Supreme Court Advocates Swift Justice

The Supreme Court issued a landmark dismissal last week in Prasad v Indiana Publications (NZ) Limited, dismissing three separate applications to appeal, including – without reasons – two unreported orders issued by Wild J of the Court of Appeal, both made without hearing, directing the Court of Appeal Registrar not accept applications to appeal from Mr Prasad.

The Supreme Court judgment was just over one page, only because it was double-spaced.

If nothing else, this Court is efficient, no doubt regretting wasting a paragraph by having to record their judgment covered “appeal against one decision of the High Court and two decisions of the Court of Appeal.”

RAJENDRA PRASADPrasad (pictured) is an Auckland author who has written books on Fijian history.
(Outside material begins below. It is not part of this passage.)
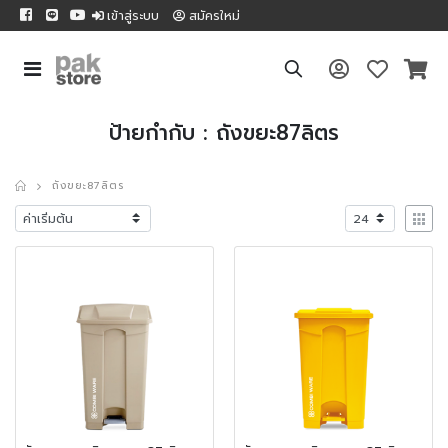
เข้าสู่ระบบ
สมัครใหม่
ป้ายกำกับ : ถังขยะ87ลิตร
ถังขยะ87ลิตร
It does not matter what his claim is about; the High Court and Court of Appeal have denied him appeals against the District Court strike out and costs awards against him, realising that merely considering these appeals was a waste of time.
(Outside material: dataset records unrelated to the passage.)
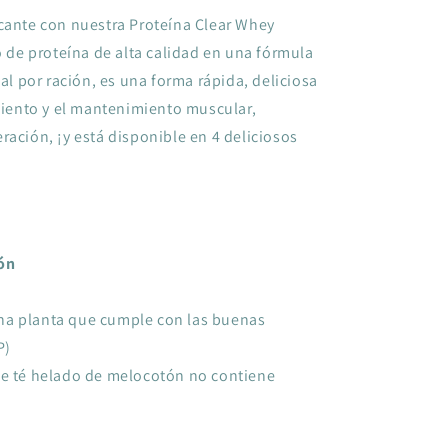
scante con nuestra Proteína Clear Whey
o de proteína de alta calidad en una fórmula
cal por ración, es una forma rápida, deliciosa
imiento y el mantenimiento muscular,
ración, ¡y está disponible en 4 deliciosos
ión
na planta que cumple con las buenas
P)
de té helado de melocotón no contiene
The Supreme Court bench of Young, Arnold and McGrath wholeheartedly agreed.

The process of wholesale dismissals of claims began a few years ago with a proliferation of strike out applications by parties who did not think time and resources of the New Zealand courts should be wasted in considering claims which were doomed to fail. New Zealand judges, significantly less busy due to the drop in commercial litigation and Crown prosecutions, concurred.

Today, at least three cases per week, on average, are summarily struck out either as “an abuse of process” or because they “disclose no reasonably arguable cause of action”.   Because the process involves dismissing claims without the plaintiff being heard on the merits, the judge is supposed to accept the pleaded facts as true.  They rarely do, as very few claims are struck out because the cause of action is not recognised in law.  The judge decides the “totality” of the case does not warrant the court’s time.

Two years ago, judges began accompanying such rulings with orders that registrars not accept filing of any new applications involving the same parties without prior approval by a judge.

The High Court, Court of Appeal, and now the Supreme Court agree Prasad falls within this expanding (albeit legally unofficial and unsupported) category.

Ironically, the Supreme Court six years ago in Couch v Attorney General ruled five constraints to strike out must be applied before a judge grants it. Not apparently so with appeals against strike out orders allegedly breaching these constraints, which are dismissed in smoke filled back rooms and off the record.  The Supreme Court in Prasad has now sanctioned such a practice without debate or reasons.

At the Court of Appeal level, the Registrar has refused at least 20 applications from at least 10 parties so far this year. The reason comes down typically to the Registrar’s novel interpretation of the rules, giving her an inherent power to refuse lawful filings if she considers a less formal approach exists within her purview as an administrator.   In at least one action, CA855/2012 Rabson v Chapman, a Privacy Act request uncovered ex parte emails Registrar Clare O’Brien had with the respondent (a Wellington solicitor) where each sought the others help in preventing filings by the appellant.  But the Registrar, a former cop currently defending assault charges in the Wellington District Court, recognised she has every right the judges have to push the envelope.

The Supreme Court bench was so aghast at this they ruled in a generic recorded judgment [2014] NZSC 70;  “The Registrar of that Court (of Appeal) is entitled to require that any application for dispensation be made to her, in accordance with the Rules. This applies whether or not a single judge of the Court of Appeal has jurisdiction under s 61A(1) of the Judicature Act to dispense with security for costs.”

If any of this proves anything, it could be that cops make efficient judges in New Zealand.